Мы часто бегали по гребню береговых увалов[5], спугивая их крикливые стайки и наблюдая, как они перелетают с одной отмели на другую, играя пестротой оперения в дружных разворотах. Особенно занимали нас своим необычным видом и громкими посвистами длинноногие, с острым клювом, загнутым кверху, шилоклювки. Белые, в черных пятнах, они нередко кружились совсем близко над нашими головами и даже пикировали на нас с резкими криками. Мы понимали, что где-то близко их гнезда, и даже из любопытства находили среди давних выбросов прибоя маленькие лунки с двумя парами желтоватых, с рябинкой, яиц, но никогда их не трогали.

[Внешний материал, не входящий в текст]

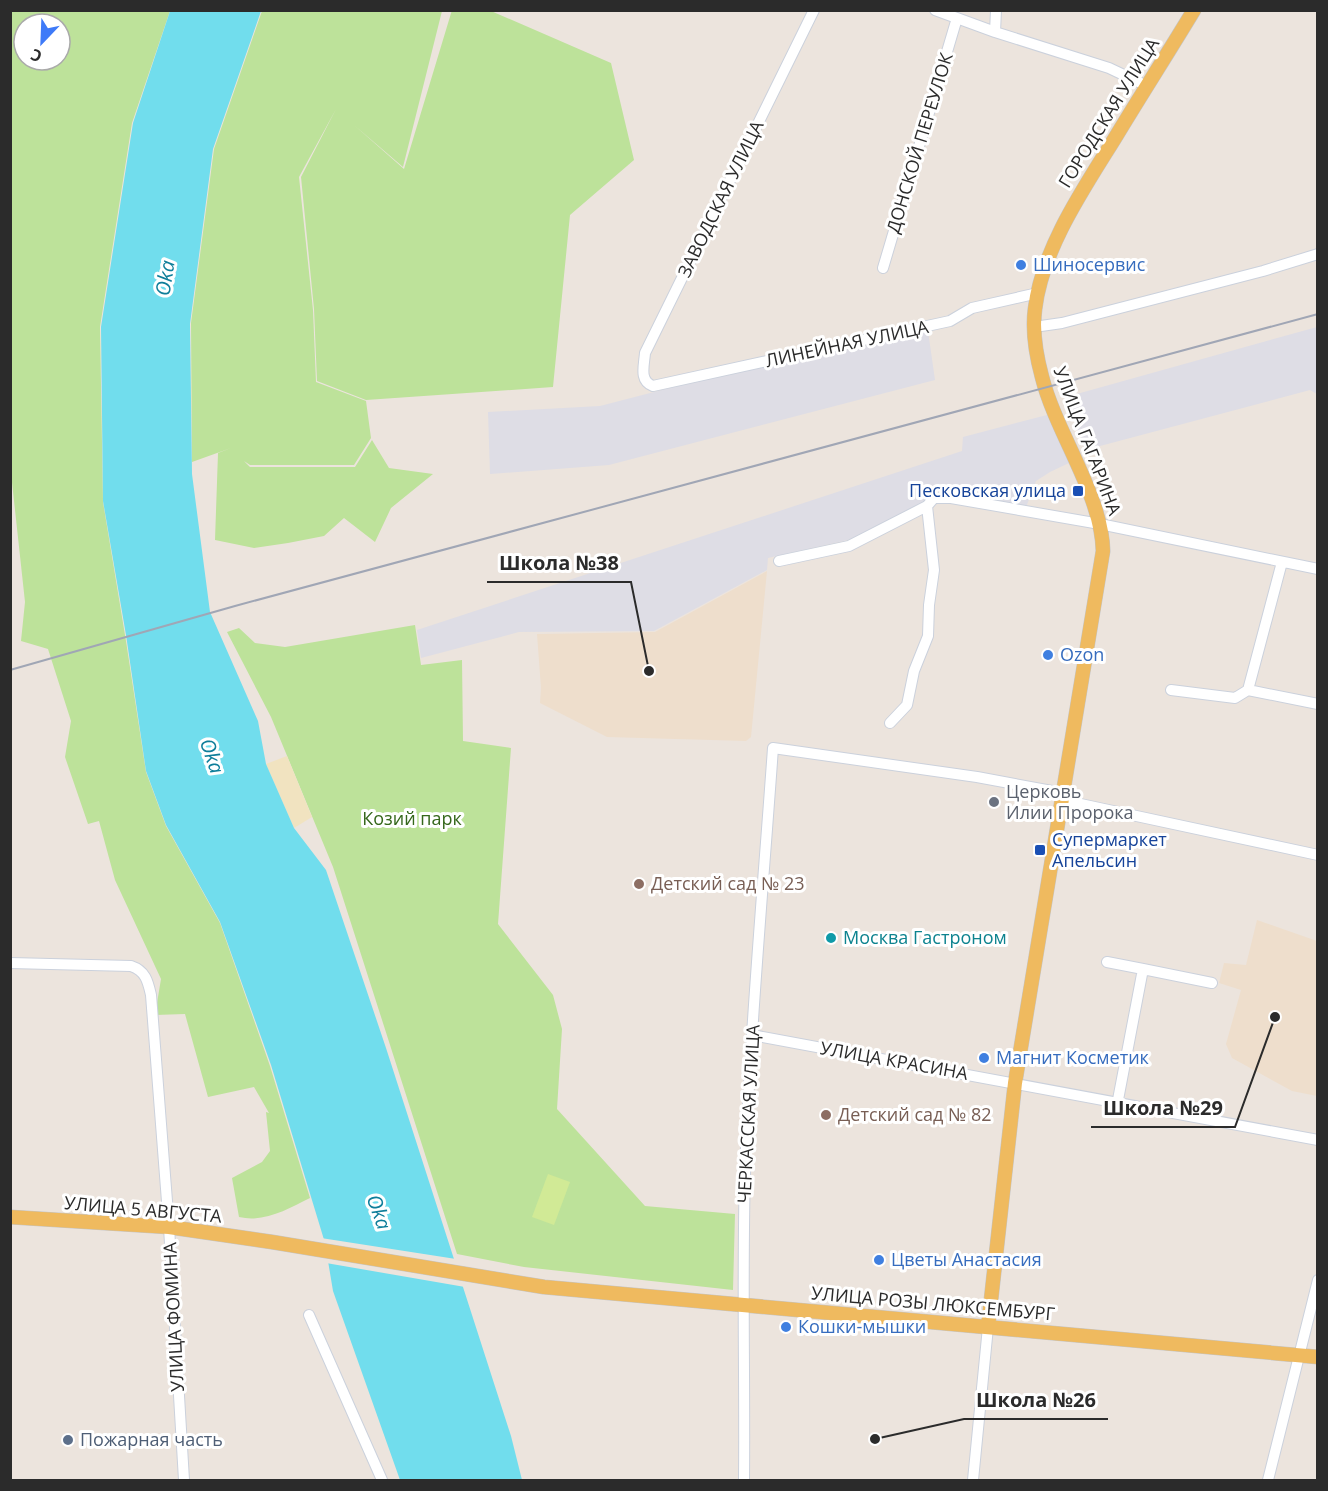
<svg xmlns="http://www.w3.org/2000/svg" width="1328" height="1491" font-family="'Open Sans',sans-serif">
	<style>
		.industrial { fill: #dedde5 }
		.education { fill: #eedecc }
		.green { fill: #bde29a; fill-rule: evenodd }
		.sand { fill: #f1e3c0 }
		.pitch { fill: #d1ea96 }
		.water { fill: #71dded }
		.pier { fill: #ece4dd }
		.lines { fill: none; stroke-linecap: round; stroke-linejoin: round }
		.minor-casing { stroke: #cbd1dc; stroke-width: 12 }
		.major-casing { stroke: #c4c4c4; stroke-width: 15 }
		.minor { stroke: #fff; stroke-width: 10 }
		.major { stroke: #efba5f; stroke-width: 14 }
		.rail { stroke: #a0a6b5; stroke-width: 2 }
		.shop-dot { fill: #3f7fe0; stroke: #fff; stroke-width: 2 }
		.transit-dot { fill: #1a4fb4; stroke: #fff; stroke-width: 2 }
		.worship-dot { fill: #6b7280; stroke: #fff; stroke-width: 2 }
		.education-dot { fill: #8d6e63; stroke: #fff; stroke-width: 2 }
		.culture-dot { fill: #0f9aa8; stroke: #fff; stroke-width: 2 }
		.service-dot { fill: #5c6f8a; stroke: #fff; stroke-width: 2 }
		.labels { text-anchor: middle; stroke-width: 6; stroke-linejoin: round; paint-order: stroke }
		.street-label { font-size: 18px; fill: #2b2b2b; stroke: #fff }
		.shop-label { font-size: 18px; fill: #366cbe; stroke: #fff; text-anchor: start }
		.transit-label { font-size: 18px; fill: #164399; stroke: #fff; text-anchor: end }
		.worship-label { font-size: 18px; fill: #5b616d; stroke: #fff; text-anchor: start }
		.park-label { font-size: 18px; fill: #35671b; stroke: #fff }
		.education-label { font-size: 18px; fill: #785e54; stroke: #fff; text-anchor: start }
		.culture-label { font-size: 18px; fill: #0d838f; stroke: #fff; text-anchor: start }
		.service-label { font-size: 18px; fill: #4e5e75; stroke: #fff; text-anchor: start }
		.water-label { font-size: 20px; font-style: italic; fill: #0f7e9a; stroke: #fff }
		.leader { fill: none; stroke: #2b2b2b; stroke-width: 2 }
		.callout-dot { fill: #2b2b2b; stroke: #fff; stroke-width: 2 }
		.callout-label { font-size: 20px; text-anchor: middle; font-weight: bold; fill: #2b2b2b; stroke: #fff; stroke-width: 6; stroke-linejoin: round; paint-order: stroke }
	</style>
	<rect width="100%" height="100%" fill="#ece4dd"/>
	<path class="industrial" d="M1317,327v67l-7,-4 -225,60 -19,-53z
		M928,331l7,49 -326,85 -119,9 -2,-62 112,-6 178,-46 29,-1z
		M1047,415l22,48 -19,9 -14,9 -11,29 -49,-9 -50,2 -74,36 -84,19 -1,12 -113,61 -135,1 -98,26 -4,-28 545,-179 1,-14z"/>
	<path class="education" d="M767,571l-16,166 -5,4 -139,-4 -67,-34 1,-15 -4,-54 118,-2z
		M1257,920l60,21v155l-25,-5 -60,-33 -6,-14 15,-54 -22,-7 5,-20 22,2z"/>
	<path class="green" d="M10,11h160l-38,112 -32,204 3,175 23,139 20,131 20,54 54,97 50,143 40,132c-22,11 -46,25 -71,19l-7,-39 30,-16 8,-11 -4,-39 3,1 -15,-26 -46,10 -23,-83 -30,1 6,-36 -46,-99 -16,-59 -11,3 -23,-67 6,-36 -23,-72 -27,-8 4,-39 -15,-138zM24,24h36v36h-36z
		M262,11h180l-39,156 -49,-42 50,44 48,-159 39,1 120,52 23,97 -64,55 -17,172 -187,13 -49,-19 -3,-72 -13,-132 35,-68 -37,68 14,133 3,72 50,19 5,37 -17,27h-104l-6,-4 6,6h105l17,-27 17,28 44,6 -42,34 -16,34 -31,-24 -20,18 -36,7 -34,5 -39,-8 3,-87 13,-5 -39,14 -1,-139 23,-174z
		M415,625l6,40 41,-5 1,81 48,7 -13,176 55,71 9,34 -5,80 88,97 90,8 -2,76 -209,-23 -67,-13 -124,-387 -62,-150 -44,-85 12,-4 16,15 30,4z"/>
	<path class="sand" d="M287,756l25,61 -18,11 -28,-64z"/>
	<path class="pitch" d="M548,1174l22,8 -16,43 -22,-8z"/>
	<path class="water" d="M170,11h91l-48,138 -23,175 2,150 18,138 48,109 8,43 28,64 32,42 60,178 125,388 11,44h-122l-67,-189 -8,-48 -54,-178 -51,-143 -54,-97 -20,-54 -20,-136 -23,-134 -2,-174 32,-204z"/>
	<path class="pier" d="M321,1238l135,21 9,28 -139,-24z"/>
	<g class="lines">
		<defs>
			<path id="minor" d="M814,10l-169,343c-1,13 -6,28 8,33l297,-65 22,-13 66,-15
				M935,10l60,22 114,36 38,18
				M995,32l1,-22
				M883,268l74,-250
				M1034,327l28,-4 201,-52 55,-17
				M779,561l70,-15 78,-40 7,-8h17l149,26 218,45
				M1171,690l64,8 13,-8 70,14
				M1248,690l34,-128
				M890,723l17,-18 7,-34 14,-35 1,-31 5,-35 -7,-64
				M1062,800l256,55
				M1107,962l36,7
				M10,963l121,3c15,5 17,16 20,29l18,232 15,253
				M752,1035l566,105
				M1117,1105l26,-136 69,14
				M309,1315l73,165
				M744,1480c1,-102 -2,-205 1,-307 5,-142 18,-284 28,-425l204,29 86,16
				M973,1480l15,-153
				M1268,1480l50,-200"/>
			<path id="major" d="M10,1217l159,10 103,15 272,45 774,70
				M988,1327l27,-244 88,-532c-1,-56 -47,-118 -61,-174 -6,-22 -10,-45 -7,-68 7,-60 49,-121 80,-171 26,-43 53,-85 79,-128"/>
		</defs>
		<use href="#minor" class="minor-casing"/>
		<use href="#major" class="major-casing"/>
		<use href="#minor" class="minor"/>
		<use href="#major" class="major"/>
		<path class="rail" d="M10,670l225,-64 1083,-292"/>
	</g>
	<g class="shop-dot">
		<circle cx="1021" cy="265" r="6"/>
		<circle cx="1048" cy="655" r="6"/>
		<circle cx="984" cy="1058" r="6"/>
		<circle cx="879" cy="1260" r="6"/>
		<circle cx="786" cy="1327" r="6"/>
	</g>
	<g class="transit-dot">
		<rect x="1072" y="485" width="12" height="12" rx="3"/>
		<rect x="1034" y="844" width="12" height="12" rx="3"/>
	</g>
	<circle class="worship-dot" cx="994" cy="802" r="6"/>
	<g class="education-dot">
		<circle cx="639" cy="884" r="6"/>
		<circle cx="826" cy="1115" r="6"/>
	</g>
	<circle class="culture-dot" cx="831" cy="938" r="6"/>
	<circle class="service-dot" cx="68" cy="1440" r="6"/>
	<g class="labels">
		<g class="street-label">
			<text transform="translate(1109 113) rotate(-58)" y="6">ГОРОДСКАЯ УЛИЦА</text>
			<text transform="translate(920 143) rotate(-73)" y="6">ДОНСКОЙ ПЕРЕУЛОК</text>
			<text transform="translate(721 199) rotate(-64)" y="6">ЗАВОДСКАЯ УЛИЦА</text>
			<text transform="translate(847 344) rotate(-12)" y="6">ЛИНЕЙНАЯ УЛИЦА</text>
			<text transform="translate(1087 441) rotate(69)" y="6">УЛИЦА ГАГАРИНА</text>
			<text transform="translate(894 1061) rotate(10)" y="6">УЛИЦА КРАСИНА</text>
			<text transform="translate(749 1114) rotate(-87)" y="6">ЧЕРКАССКАЯ УЛИЦА</text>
			<text transform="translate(143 1210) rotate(5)" y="6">УЛИЦА 5 АВГУСТА</text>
			<text transform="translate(933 1304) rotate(5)" y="6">УЛИЦА РОЗЫ ЛЮКСЕМБУРГ</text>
			<text transform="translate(174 1317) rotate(-93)" y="6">УЛИЦА ФОМИНА</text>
		</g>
		<g class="shop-label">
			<text x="1033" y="271">Шиносервис</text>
			<text x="1060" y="661">Ozon</text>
			<text x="996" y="1064">Магнит Косметик</text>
			<text x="891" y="1266">Цветы Анастасия</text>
			<text x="798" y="1333">Кошки-мышки</text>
		</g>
		<g class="transit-label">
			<text x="1066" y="497">Песковская улица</text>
			<text x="1052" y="846" text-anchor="start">Супермаркет<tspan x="1052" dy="21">Апельсин</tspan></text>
		</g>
		<g class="worship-label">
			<text x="1006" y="798">Церковь<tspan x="1006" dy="21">Илии Пророка</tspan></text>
		</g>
		<g class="park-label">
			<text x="412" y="825">Козий парк</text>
		</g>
		<g class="education-label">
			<text x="651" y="890">Детский сад № 23</text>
			<text x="838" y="1121">Детский сад № 82</text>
		</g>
		<g class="culture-label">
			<text x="843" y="944">Москва Гастроном</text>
		</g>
		<g class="service-label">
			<text x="80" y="1446">Пожарная часть</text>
		</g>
		<g class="water-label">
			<text transform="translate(165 278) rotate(-81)" y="7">Oka</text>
			<text transform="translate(212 756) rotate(71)" y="7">Oka</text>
			<text transform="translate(379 1212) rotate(70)" y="7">Oka</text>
		</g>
	</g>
	<path class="leader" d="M649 671L631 582H487M1275 1017L1235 1127H1091M875 1439L964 1419H1108"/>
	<g class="callout-dot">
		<circle cx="649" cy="671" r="6"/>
		<circle cx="1275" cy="1017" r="6"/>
		<circle cx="875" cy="1439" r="6"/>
	</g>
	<g class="callout-label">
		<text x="559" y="570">Школа №38</text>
		<text x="1163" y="1115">Школа №29</text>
		<text x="1036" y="1407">Школа №26</text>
	</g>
	<rect width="1328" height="1491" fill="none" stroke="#2b2b2b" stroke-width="24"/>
	<g transform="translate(42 42) rotate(203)"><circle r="28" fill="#ffffff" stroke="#aaaaaa" stroke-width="1.5"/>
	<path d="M0-4.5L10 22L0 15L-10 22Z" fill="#3e7af8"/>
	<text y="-9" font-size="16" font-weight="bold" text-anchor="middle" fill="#2b2b2b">С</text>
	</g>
</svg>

Однажды мой друг Федюха разглядел в береговом откосе темное пятно какой-то норы и осторожно, чтобы не сорваться на грязь с немалого, в две избы высотой, обрыва, стал выдавливать в податливой почве ступеньки и спускаться к ней. Напрасно я пытался отговорить его от опасной затеи: нора была явно зверовая – вдруг волчье логово! Но Федюха продолжал приближаться к темнеющему отверстию.
Я затаил дыхание, наблюдая. И вот он рядом, наклонился… Вскрик – и мой друг кувырком полетел по крутому склону к черноте прибрежного обвода. Из-за берегового гребня мне не видно было, как он шмякнулся в вонючую жижу. Лишь краем зрения я заметил большую, чуть ли не с гуся, черно-белую птицу, вылетевшую следом за Федюхой из норы, и заторопился в низинку, по которой мы обычно спускались к воде.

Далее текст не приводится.